Numbers, and, yes, even logic, only exist fundamentally in the mind. They are good descriptions that correspond to reality. The soundness theorem for logic (which is not provable in the same logic it is describing) is what really begins to hint at logic’s correspondence to the real world. The soundness theorem relies on the fact that all of the axioms are true and that inference rules are truth-preserving. The Peano axioms and logic are useful because, given the commonly known meaning we assign to the symbols of those systems, the axioms do properly describe our observations of reality and the inference rules do lead to conclusions that continue to correspond to our observations of reality (in (one of) the correct domain(s), groups of large, distinct, objects). We observe that quantity is preserved regardless of grouping; this is the associative property (here’s another way of looking at it).

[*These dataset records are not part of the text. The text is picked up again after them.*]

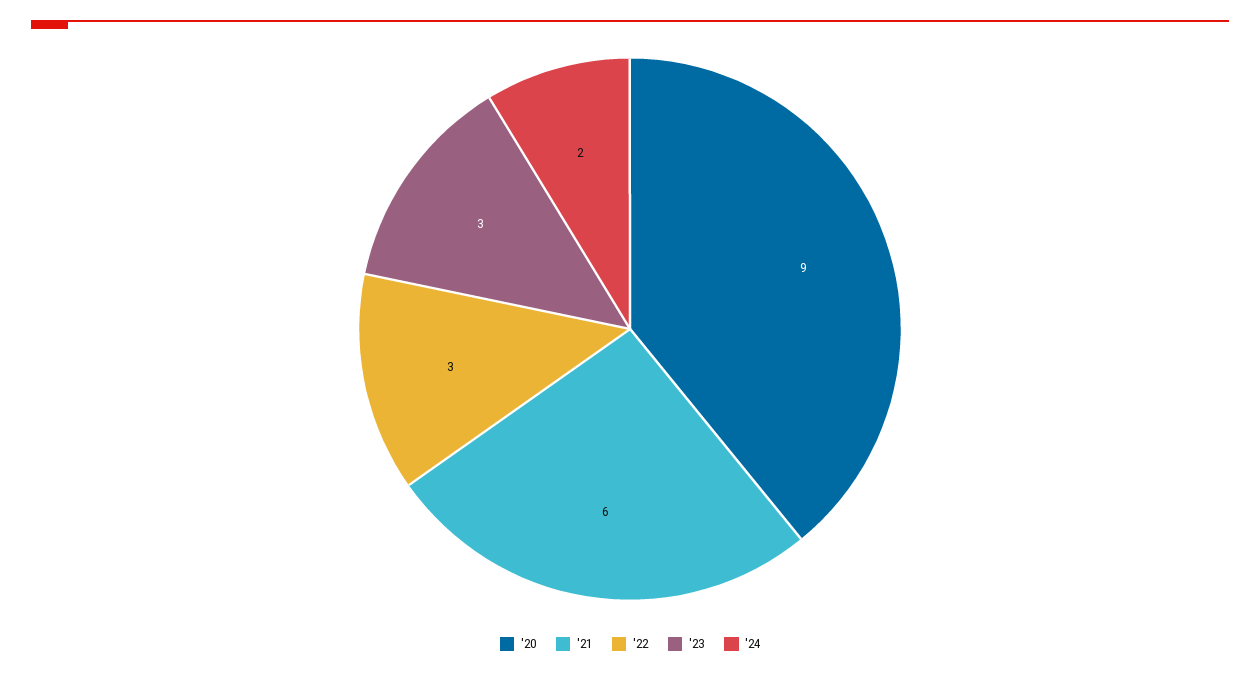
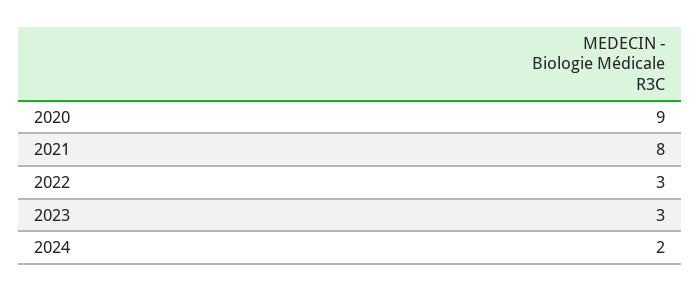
  {
    "'20": 9,
-   "'21": 6,
+   "'21": 8,
    "'22": 3,
    "'23": 3,
    "'24": 2
  }

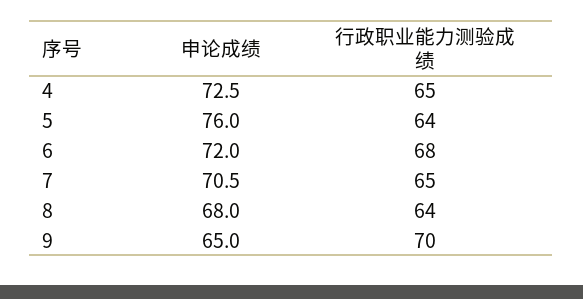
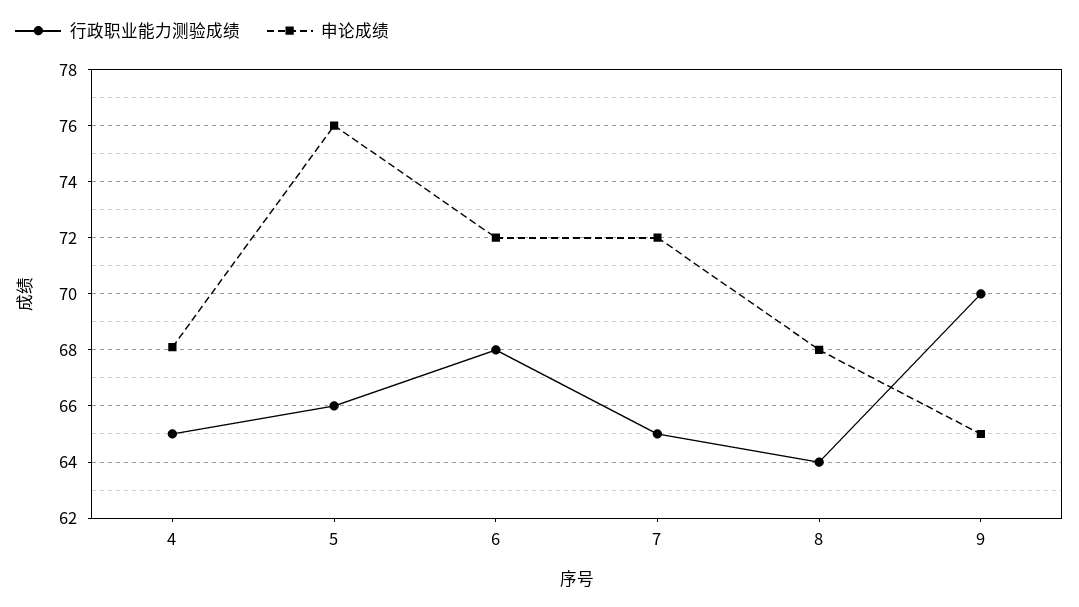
  {
    "申论成绩": {
-     "4": 72.5,
+     "4": 68,
      "5": 76,
      "6": 72,
-     "7": 70.5,
+     "7": 72,
      "8": 68,
      "9": 65
    },
    "行政职业能力测验成绩": {
      "4": 65,
-     "5": 64,
+     "5": 66,
      "6": 68,
      "7": 65,
      "8": 64,
      "9": 70
    }
  }

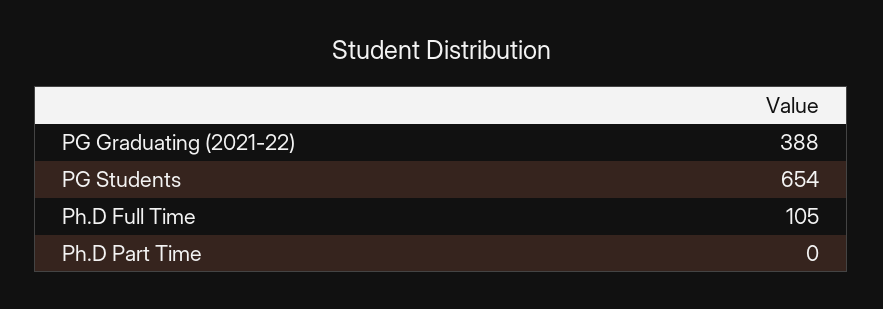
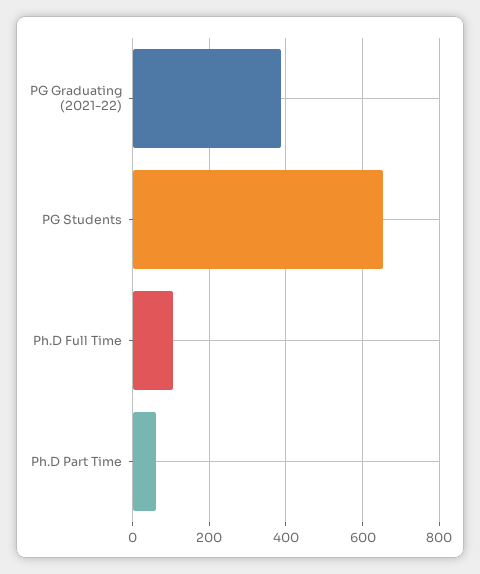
  {
    "PG Graduating (2021-22)": 388,
    "PG Students": 654,
    "Ph.D Full Time": 105,
-   "Ph.D Part Time": 0
+   "Ph.D Part Time": 60
  }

The mathematical proof of the soundness theorem is useless for convincing the hard skeptic, because it uses mathematical induction itself! The principle of mathematical induction is called such because it was formulated inductively. When it comes to the large numbers, no one has observed these quantities. But, for all quantities we have observed so far, mathematical induction has held. We use deduction to apply induction, but that doesn’t make the induction any less inductive to begin with. We use the real number system to make predictions in physics. If we have the luxury of making an observation, we should go ahead and update. For companies with limited resources that are trying to develop a useful product to sell to make money, and even more so for Friendly AI (a mistake could end human civilization), it’s nice to have a good idea of what an outcome will be before it happens. Bayes’ rule provides a systematic way of working with this uncertainty. Maybe, one day, when I put two apples next to two apples on my kitchen table, there will be five (the order in which I move the apples around will affect their quantity), but, if I had to bet one way or the other, I assure you that my money is on this not happening.